> **Directive**:
Your output should be the lines from the start of the data through the line containing "Draft a series", exactly and nothing more.

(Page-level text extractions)
+-------+

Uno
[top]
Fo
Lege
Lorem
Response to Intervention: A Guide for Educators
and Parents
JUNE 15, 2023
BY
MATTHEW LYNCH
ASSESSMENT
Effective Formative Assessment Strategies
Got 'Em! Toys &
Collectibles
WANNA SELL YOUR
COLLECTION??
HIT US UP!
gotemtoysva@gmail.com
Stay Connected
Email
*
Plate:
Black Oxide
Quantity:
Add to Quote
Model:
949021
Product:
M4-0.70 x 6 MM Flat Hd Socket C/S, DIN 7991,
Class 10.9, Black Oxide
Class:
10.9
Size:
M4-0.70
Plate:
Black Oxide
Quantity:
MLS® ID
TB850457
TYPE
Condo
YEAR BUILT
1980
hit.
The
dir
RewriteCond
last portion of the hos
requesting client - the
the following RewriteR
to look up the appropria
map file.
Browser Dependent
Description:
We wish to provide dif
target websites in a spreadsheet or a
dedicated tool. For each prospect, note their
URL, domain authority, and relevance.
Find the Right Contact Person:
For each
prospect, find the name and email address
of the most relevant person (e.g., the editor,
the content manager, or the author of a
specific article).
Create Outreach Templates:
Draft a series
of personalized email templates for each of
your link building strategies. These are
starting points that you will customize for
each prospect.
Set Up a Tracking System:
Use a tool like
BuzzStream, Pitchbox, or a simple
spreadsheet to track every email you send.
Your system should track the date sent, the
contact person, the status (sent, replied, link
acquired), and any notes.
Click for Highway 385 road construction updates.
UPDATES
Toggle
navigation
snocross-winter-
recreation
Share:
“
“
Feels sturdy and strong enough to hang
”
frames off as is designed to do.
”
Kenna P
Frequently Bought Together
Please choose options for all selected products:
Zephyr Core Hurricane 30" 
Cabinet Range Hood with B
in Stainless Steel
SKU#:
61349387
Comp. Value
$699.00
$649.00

+-------+

> **Result of this task**:
Uno
[top]
Fo
Lege
Lorem
Response to Intervention: A Guide for Educators
and Parents
JUNE 15, 2023
BY
MATTHEW LYNCH
ASSESSMENT
Effective Formative Assessment Strategies
Got 'Em! Toys &
Collectibles
WANNA SELL YOUR
COLLECTION??
HIT US UP!
gotemtoysva@gmail.com
Stay Connected
Email
*
Plate:
Black Oxide
Quantity:
Add to Quote
Model:
949021
Product:
M4-0.70 x 6 MM Flat Hd Socket C/S, DIN 7991,
Class 10.9, Black Oxide
Class:
10.9
Size:
M4-0.70
Plate:
Black Oxide
Quantity:
MLS® ID
TB850457
TYPE
Condo
YEAR BUILT
1980
hit.
The
dir
RewriteCond
last portion of the hos
requesting client - the
the following RewriteR
to look up the appropria
map file.
Browser Dependent
Description:
We wish to provide dif
target websites in a spreadsheet or a
dedicated tool. For each prospect, note their
URL, domain authority, and relevance.
Find the Right Contact Person:
For each
prospect, find the name and email address
of the most relevant person (e.g., the editor,
the content manager, or the author of a
specific article).
Create Outreach Templates:
Draft a series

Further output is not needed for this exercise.